And what is their mood with respect to just interactions with them when you run into them? Well, it's pretty good, actually. As long as they know it's off the record or on background where we would cite a source but not use a name, everything goes along smoothly.

I talked to a young man from the National Security Council yesterday, and this is a day after I reported that Robert O'Brien, the president's national security advisor, just back from a bout with COVID-19, essentially ended what I call the Bolton Doctrine on Libya and

positioned the United States back to being a peacemaker in Libya. We had a very nice talk about this on the street. He did not seem worried or unguarded, or guarded, I should say. And that's usually the attitude with most of the staffers. You can run into them quite easily and have a talk, as long as they know it's off the record, they're volunteering information freely, and they're upbeat.

So that's one of the things I think that people who aren't in Washington often find a little bit odd, this whole on record, off record thing. Can you explain to my listeners how that works and why it's important to reporters to be able to get things that people will say not for attribution, but rather to provide information? Well, these are...
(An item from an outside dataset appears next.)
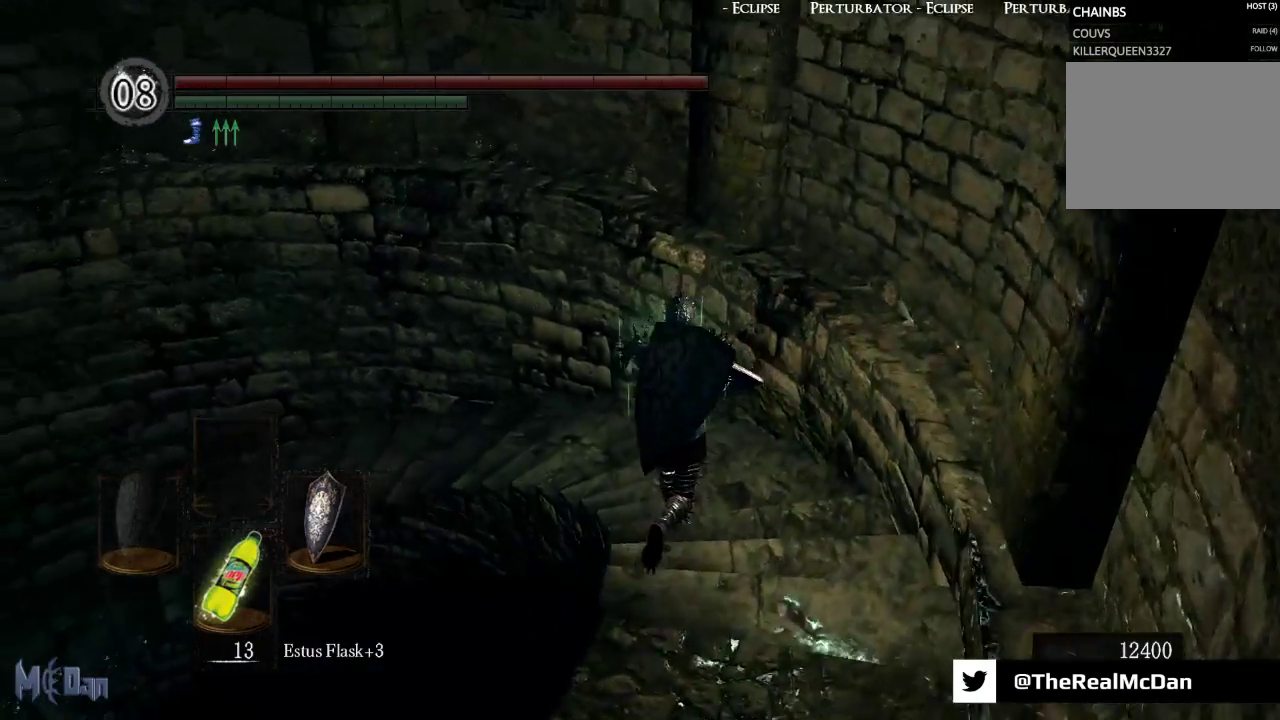
{"buttons": [], "left_stick": "up", "right_stick": "down-left", "events": []}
around a lot longer than I've been around, and they'll be there after I'm gone, Henry. In fact, going back to Franklin Roosevelt's administration, when the current structure of press secretary briefings at all was created, we've always had a rule that if something is off the record, that means you don't attribute to anyone. You can write it, but it's never attributed.

On background is usually a senior administration official. Let me give you an example. Recently, I wrote a column.

with quotes from people in different levels, in and out of the administration, totally disparaging the claim of National Security Advisor John Bolton that Mike Pompeo belittled some of the president's initiatives, notably his outreach to the North Korean strongman, Kim Jong-un.

Pompeo denied this, and one person who was very high level in the administration said John Bolton had his own press secretary. He had his own plane because he had his own foreign policy and wanted to be secretary of state.

Strong medicine, all right. And I was allowed to use it as long as I wouldn't reveal the name of the person who still works in the administration. That's called on background. The point is, there's a lot of people in official Washington.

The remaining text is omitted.